We certainly need to “band together” to fight neoliberlaism (deregulation, privatization and so forth), but this is the limit of such banding together for social democrats like Stankevicius, and by extension the Manitoba Teachers’ Society: 

It’s a Wonderful Life advances a belief in community, relationships and a strong
collective that can overcome the depths of a darker and desperate society. This is
an important allegorical tale that I have appreciated over many countless repeat
viewings. In essence, Capra’s message that resonates with me is to continue to battle,
to overcome the odds and dark despair and to fight for a more wonderful life.

Again, we certainly need to engage in battle, but this battle has to aim at the dominance of the power of employers as a class–something about which Mr. Stankevicius and the Manitoba Teachers’ Society are silent.

As long as we do not question the money circuit of capital, we are bound to experience a conflict of values and desperation on occasion (as reflected in the movie between our self-worth and community versus the hard-hearted world of the money circuit of capital).

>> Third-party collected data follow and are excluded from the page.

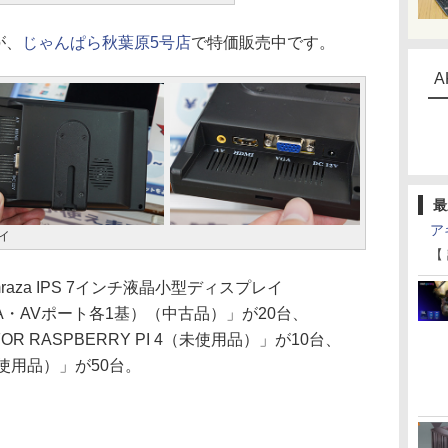
が、
じゃんぱら秋葉原5号店
で特価販売中です。
A
最
ア
レイ
【
za IPS 7インチ液晶小型ディスプレイ
・VGA・AVポート各1基）（中古品）」が20台、
T FOR RASPBERRY PI 4（未使用品）」が10台、
V2（未使用品）」が50台。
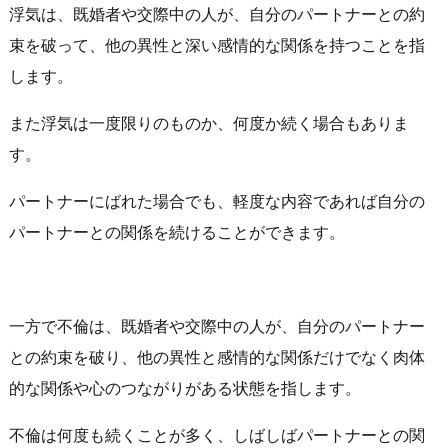
浮気は、既婚者や交際中の人が、自分のパートナーとの約
束を破って、他の異性と深い感情的な関係を持つことを指
します。
また浮気は一度限りのものか、何度か続く場合もありま
す。
パートナーにばれた場合でも、軽度な内容であれば自分の
パートナーとの関係を続けることができます。
一方で不倫は、既婚者や交際中の人が、自分のパートナー
との約束を破り、他の異性と感情的な関係だけでなく肉体
的な関係や心のつながりがある状態を指します。
不倫は何度も続くことが多く、しばしばパートナーとの関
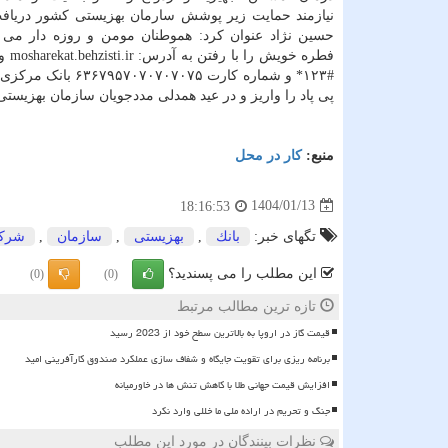
نیازمند حمایت زیر پوشش سارمان بهزیستی کشور دریا
حسین نژاد عنوان کرد: هموطنان مومن و روزه دار می ت
فطره خوی
پی پاد را واریز و در عید همدلی مددجویان سازمان بهزیستی
منبع:
كار در محل
1404/01/13
18:16:53
تگهای خبر:
بانك
,
بهزیستی
,
سازمان
,
شرك
این مطلب را می پسندید؟
(0)
(0)
تازه ترین مطالب مرتبط
قیمت گاز در اروپا به بالاترین سطح خود از 2023 رسید
برنامه ریزی برای تقویت جایگاه و شفاف سازی عملکرد صندوق کارآفرینی امید
افزایش قیمت جهانی طلا با کاهش تنش ها در خاورمیانه
جنگ و تحریم در اراده ملی ما خللی وارد نکرد
نظرات بینندگان در مورد این مطلب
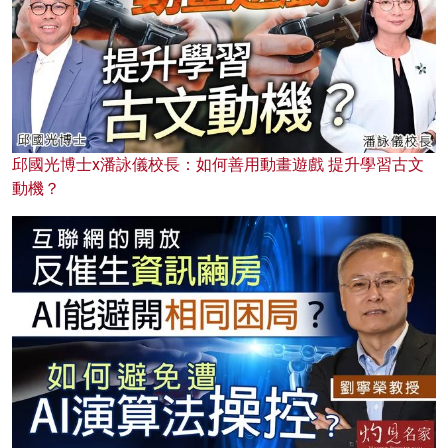
邱國光博士x潘詠儀校長：如何善用動畫遊戲 提升學習古文
動機？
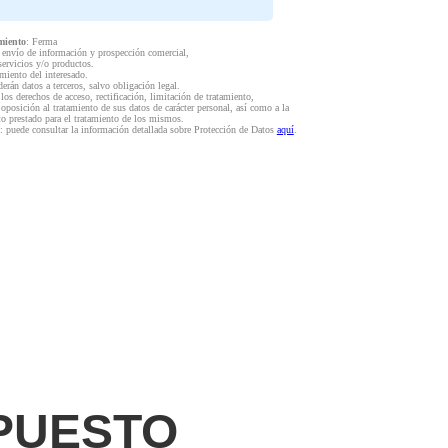
miento
: Ferma
l envío de información y prospección comercial,
servicios y/o productos.
miento del interesado.
derán datos a terceros, salvo obligación legal.
 los derechos de acceso, rectificación, limitación de tratamiento,
 oposición al tratamiento de sus datos de carácter personal, así como a la
to prestado para el tratamiento de los mismos.
: puede consultar la información detallada sobre Protección de Datos
aquí
.
PUESTO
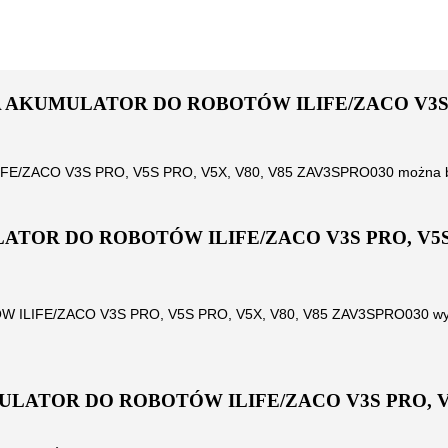
A AKUMULATOR DO ROBOTÓW ILIFE/ZACO V3S PR
E/ZACO V3S PRO, V5S PRO, V5X, V80, V85 ZAV3SPRO030
można b
ATOR DO ROBOTÓW ILIFE/ZACO V3S PRO, V5S P
 ILIFE/ZACO V3S PRO, V5S PRO, V5X, V80, V85 ZAV3SPRO030
wy
ULATOR DO ROBOTÓW ILIFE/ZACO V3S PRO, V5S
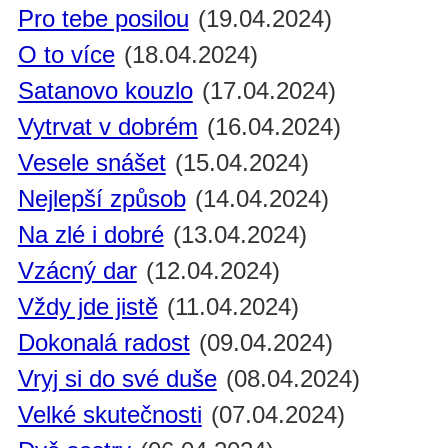
Pro tebe posilou
(19.04.2024)
O to více
(18.04.2024)
Satanovo kouzlo
(17.04.2024)
Vytrvat v dobrém
(16.04.2024)
Vesele snášet
(15.04.2024)
Nejlepší způsob
(14.04.2024)
Na zlé i dobré
(13.04.2024)
Vzácný dar
(12.04.2024)
Vždy jde jistě
(11.04.2024)
Dokonalá radost
(09.04.2024)
Vryj si do své duše
(08.04.2024)
Velké skutečnosti
(07.04.2024)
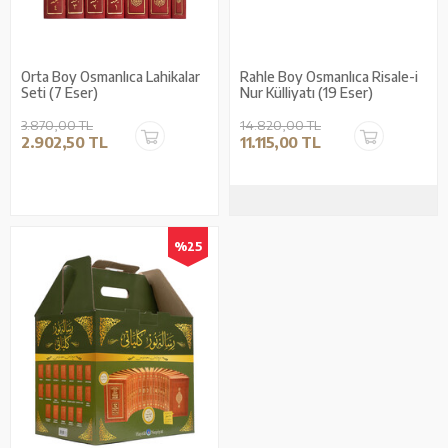
Orta Boy Osmanlıca Lahikalar
Rahle Boy Osmanlıca Risale-i
Seti (7 Eser)
Nur Külliyatı (19 Eser)
3.870,00 TL
14.820,00 TL
2.902,50 TL
11.115,00 TL
%25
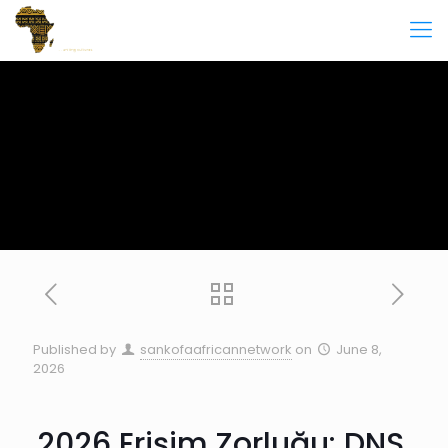
Published by
sankofaafricannetwork
on
June 8,
2026
2026 Erişim Zorluğu: DNS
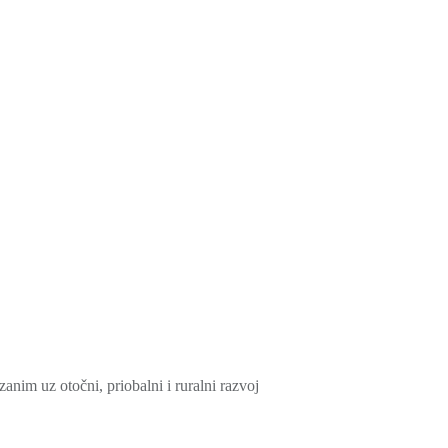
nim uz otočni, priobalni i ruralni razvoj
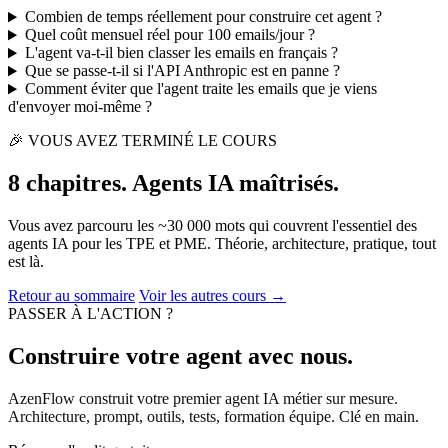
Combien de temps réellement pour construire cet agent ?
Quel coût mensuel réel pour 100 emails/jour ?
L'agent va-t-il bien classer les emails en français ?
Que se passe-t-il si l'API Anthropic est en panne ?
Comment éviter que l'agent traite les emails que je viens
d'envoyer moi-même ?
🎉 VOUS AVEZ TERMINÉ LE COURS
8 chapitres. Agents
IA
maîtrisés.
Vous avez parcouru les ~30 000 mots qui couvrent l'essentiel des
agents
IA
pour les TPE et PME. Théorie, architecture, pratique, tout
est là.
Retour au sommaire
Voir les autres cours →
PASSER À L'ACTION ?
Construire votre agent
avec nous
.
AzenFlow construit votre premier agent
IA
métier sur mesure.
Architecture, prompt, outils, tests, formation équipe. Clé en main.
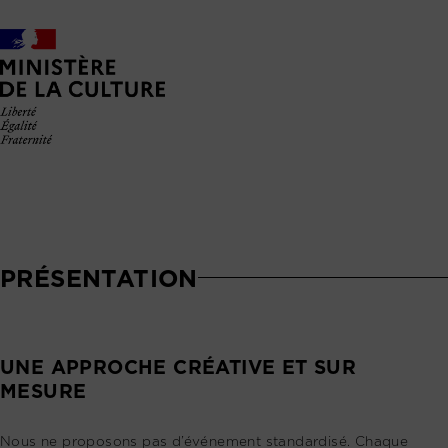
PRÉSENTATION
UNE APPROCHE CRÉATIVE ET SUR
MESURE
Nous ne proposons pas d’événement standardisé. Chaque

The growth of a new welfare state is unlikely to arise unless we face another crisis and solution of the massive destruction of capital–another world war. Such a solution is hardly humane, of course, but this would be the necessary condition for a resurgence of a social-democratic solution to the problems facing self-employed workers and employees.

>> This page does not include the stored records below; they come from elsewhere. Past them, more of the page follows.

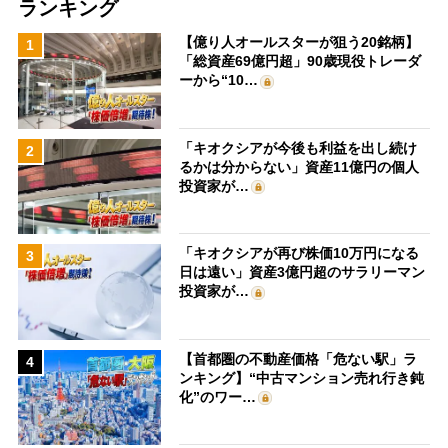
ランキング
【億り人オールスターが狙う20銘柄】
1
「総資産69億円超」90歳現役トレーダ
ーから“10…
「キオクシアが今後も利益を出し続け
2
るかは分からない」資産11億円の個人
投資家が…
「キオクシアが再び株価10万円になる
3
日は遠い」資産3億円超のサラリーマン
投資家が…
【首都圏の不動産価格「危ない駅」ラ
4
ンキング】“中古マンション売れ行き鈍
化”のワー…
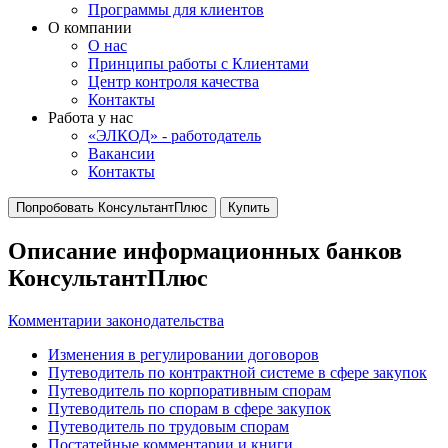
Программы для клиентов
О компании
О нас
Принципы работы с Клиентами
Центр контроля качества
Контакты
Работа у нас
«ЭЛКОД» - работодатель
Вакансии
Контакты
Попробовать КонсультантПлюс
Купить
Описание информационных банков
КонсультантПлюс
Комментарии законодательства
Изменения в регулировании договоров
Путеводитель по контрактной системе в сфере закупок
Путеводитель по корпоративным спорам
Путеводитель по спорам в сфере закупок
Путеводитель по трудовым спорам
Постатейные комментарии и книги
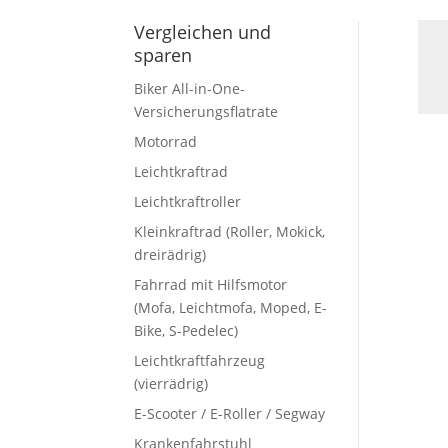
Vergleichen und
sparen
Biker All-in-One-
Versicherungsflatrate
Motorrad
Leichtkraftrad
Leichtkraftroller
Kleinkraftrad (Roller, Mokick,
dreirädrig)
Fahrrad mit Hilfsmotor
(Mofa, Leichtmofa, Moped, E-
Bike, S-Pedelec)
Leichtkraftfahrzeug
(vierrädrig)
E-Scooter / E-Roller / Segway
Krankenfahrstuhl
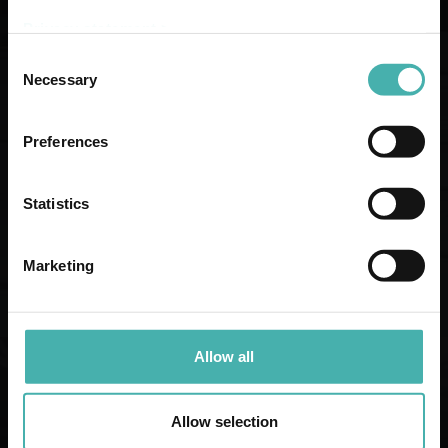
Privacy statement >
Consent
Necessary
Selection
Preferences
Statistics
Marketing
Allow all
KONSTRUKTIONS
PLANERING
Allow selection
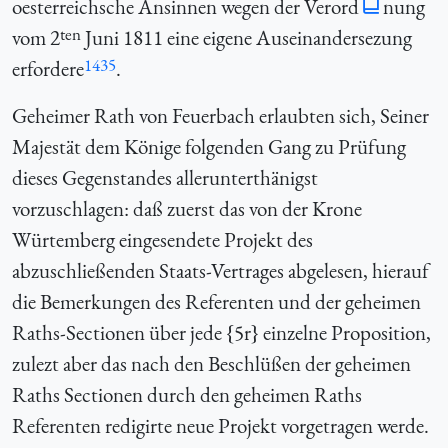
oesterreichsche Ansinnen wegen der Verord
nung
ten
vom 2
Juni 1811 eine eigene Auseinandersezung
1435
erfordere
.
Geheimer Rath von Feuerbach erlaubten sich, Seiner
Majestät dem Könige folgenden Gang zu Prüfung
dieses Gegenstandes allerunterthänigst
vorzuschlagen: daß zuerst das von der Krone
Würtemberg eingesendete Projekt des
abzuschließenden Staats-Vertrages abgelesen, hierauf
die Bemerkungen des Referenten und der geheimen
Raths-Sectionen über jede {
5r} einzelne Proposition,
zulezt aber das nach den Beschlüßen der geheimen
Raths Sectionen durch den geheimen Raths
Referenten redigirte neue Projekt vorgetragen werde.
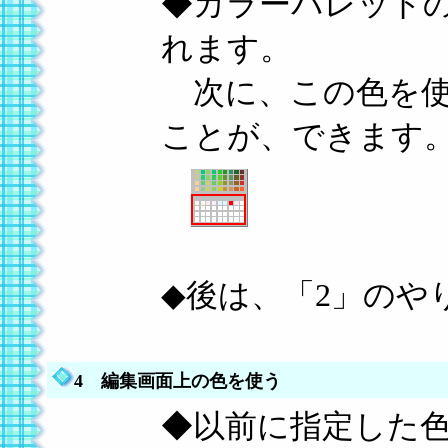
◆カラーパレット
れます。
次に、この色を使
ことが、できます
◆後は、「2」のや
4 編集画面上の色を使う
◆以前に指定した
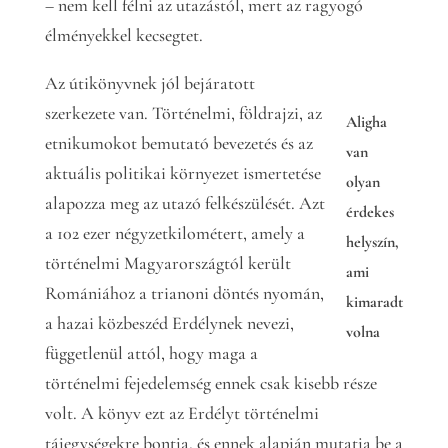
– nem kell félni az utazástól, mert az ragyogó
élményekkel kecsegtet.
Az útikönyvnek jól bejáratott
szerkezete van. Történelmi, földrajzi, az
Aligha
etnikumokot bemutató bevezetés és az
van
aktuális politikai környezet ismertetése
olyan
alapozza meg az utazó felkészülését. Azt
érdekes
a 102 ezer négyzetkilométert, amely a
helyszín,
történelmi Magyarországtól került
ami
Romániához a trianoni döntés nyomán,
kimaradt
a hazai közbeszéd Erdélynek nevezi,
volna
függetlenül attól, hogy maga a
történelmi fejedelemség ennek csak kisebb része
volt. A könyv ezt az Erdélyt történelmi
tájegységekre bontja, és ennek alapján mutatja be a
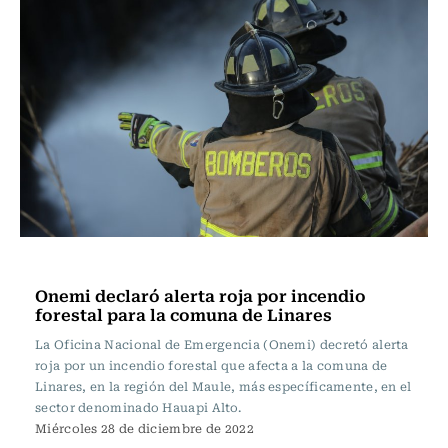
Actualidad
Onemi declaró alerta roja por incendio
forestal para la comuna de Linares
La Oficina Nacional de Emergencia (Onemi) decretó alerta
roja por un incendio forestal que afecta a la comuna de
Linares, en la región del Maule, más específicamente, en el
sector denominado Hauapi Alto.
Miércoles 28 de diciembre de 2022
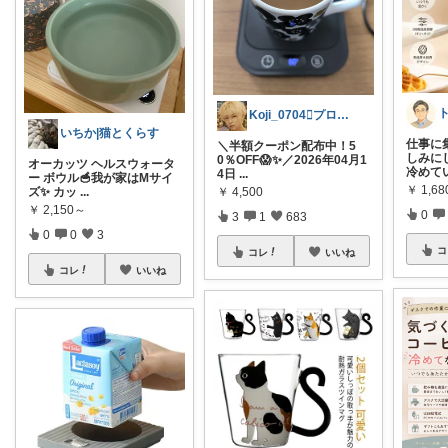
ト
Koji_0704🫟プロフも見てね♪
いちか|猫とくらす
仕事に
＼半額クーポン配布中！5
しみに
0％OFF😱✨／2026年04月1
オーカッツ ヘルスウォータ
冷めて
4日
...
ー ボウル🥣我が家はMサイ
￥
1,68
ズ✨ カッ
...
￥
4,500
￥
2,150～
0
3
1
683
0
0
3
コ
コレ
いいね
コレ
いいね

Workers and those who own their own small businesses, when faced with the infinite movement of the money circuit of capital (see The British Labour Party’s 2019 Manifesto: More Social Democracy and More Social Reformism, Part One), are likely to be crushed in its treadmill unless they not only band together but fight to overthrow the social relations associated with the money circuit of capital.

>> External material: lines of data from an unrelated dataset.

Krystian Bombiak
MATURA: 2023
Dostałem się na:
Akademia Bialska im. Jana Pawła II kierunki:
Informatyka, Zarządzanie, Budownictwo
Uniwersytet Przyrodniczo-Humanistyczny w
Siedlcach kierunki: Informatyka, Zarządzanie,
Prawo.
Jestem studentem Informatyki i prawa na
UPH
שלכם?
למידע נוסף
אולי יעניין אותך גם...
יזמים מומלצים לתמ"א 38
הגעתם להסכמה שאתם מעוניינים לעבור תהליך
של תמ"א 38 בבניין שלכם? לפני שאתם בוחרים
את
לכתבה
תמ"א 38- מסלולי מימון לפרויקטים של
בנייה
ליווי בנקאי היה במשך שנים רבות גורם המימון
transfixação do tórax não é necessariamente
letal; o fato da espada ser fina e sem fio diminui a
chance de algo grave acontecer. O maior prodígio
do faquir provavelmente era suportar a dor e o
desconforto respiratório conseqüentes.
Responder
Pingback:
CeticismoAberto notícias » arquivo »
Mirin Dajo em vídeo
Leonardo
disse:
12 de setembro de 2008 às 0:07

Both the movie It’s a Wonderful Life and Mr. Stankevicius’s praise of the movie show the limitations of social democracy–both in terms of its specification of the social problems we face and the needed solutions to those problems.

I much prefer the battle cry of the Guatemalan poet Otto Rene Castillo, in his poem

“Even Beneath This Bitterness”:

Then understand the misery of my country,
and my pain and everyone’s pain.
If when I say:  Bread!
They say
shut up!
and when I say:    Liberty!
they say
Die!

But I don’t shut up and I don’t die.
I live
and fight, maddening
those who rule my country.

For if I live
I fight,
and if I fight
I contribute to the dawn.
and so victory is born
even in the bitterest hours.

Rene Castillo joined the Guatemalan guerrillas in the 1960s, fought with them, was captured, tortured and was burned alive.

We need to develop the fortitude of Rene Castillo for the future battles that need fighting–battles that do not just question the

growth in Payday Loans, Cash Stores, gig work, and other significant growth in the emergent precarious/transient ‘new’ economy,

but also the power of employers as a class.